# Nagauta Symphony, 'Tsurukame', 1934, by Koscak Yamada



## Bookman (Mar 8, 2011)

Ok, listen up people:

Download the above piece of music, available freely and without complication at http://classical-music-online.net/en/production/17337, (you may have to create a free account).

I have been listening intently, hungrily, searchingly, to classical music for 60 years, and this, in its unique way, is the most interesting piece i have come upon in oh a very long time.

I want opinions of this piece, I want to create converts, I want to hear opinions, but, please, not from anyone who has not listened carefully to this (40Mb, 17:30) piece at least three times, ok?, nor from stupids.

Admittedly the culture-shock alone makes for difficult digestion, - which it did at first for me, for I am not overly a fan of Eastern music, - but repeated playing, - for I may be old, but I am hungry and faithfast still, - makes for a very remarkable experience.

Save for a brief entry in the post: "Some Great Lesser Known Symphonies You Should Hear", this is my first, maybe my only, posting.

__RECORDS PROVIDED__:
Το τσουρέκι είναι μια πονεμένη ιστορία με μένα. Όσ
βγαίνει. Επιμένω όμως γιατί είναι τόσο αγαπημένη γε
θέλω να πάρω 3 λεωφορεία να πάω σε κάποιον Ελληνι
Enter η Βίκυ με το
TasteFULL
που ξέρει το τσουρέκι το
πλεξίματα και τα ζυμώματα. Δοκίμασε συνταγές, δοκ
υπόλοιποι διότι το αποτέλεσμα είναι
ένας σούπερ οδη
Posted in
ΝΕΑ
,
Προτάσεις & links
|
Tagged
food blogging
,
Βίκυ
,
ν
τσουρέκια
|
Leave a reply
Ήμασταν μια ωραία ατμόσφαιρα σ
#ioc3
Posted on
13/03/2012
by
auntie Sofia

...

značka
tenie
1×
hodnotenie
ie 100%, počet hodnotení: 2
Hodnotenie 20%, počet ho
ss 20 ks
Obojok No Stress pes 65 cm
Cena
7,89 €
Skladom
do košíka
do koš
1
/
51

__PROBLEM 1__: According to the forum post about the Nagauta Symphony, for how many years has the poster been listening to classical music?
__PROBLEM 2__: In the listing, duplicate the lines starting at the line that contains "Το τσουρέκι είναι" and ending at the line that contains "auntie Sofia".

__RESPONSE BOX 1__: 60 years.

__RESPONSE BOX 2__:
Το τσουρέκι είναι μια πονεμένη ιστορία με μένα. Όσ
βγαίνει. Επιμένω όμως γιατί είναι τόσο αγαπημένη γε
θέλω να πάρω 3 λεωφορεία να πάω σε κάποιον Ελληνι
Enter η Βίκυ με το
TasteFULL
που ξέρει το τσουρέκι το
πλεξίματα και τα ζυμώματα. Δοκίμασε συνταγές, δοκ
υπόλοιποι διότι το αποτέλεσμα είναι
ένας σούπερ οδη
Posted in
ΝΕΑ
,
Προτάσεις & links
|
Tagged
food blogging
,
Βίκυ
,
ν
τσουρέκια
|
Leave a reply
Ήμασταν μια ωραία ατμόσφαιρα σ
#ioc3
Posted on
13/03/2012
by
auntie Sofia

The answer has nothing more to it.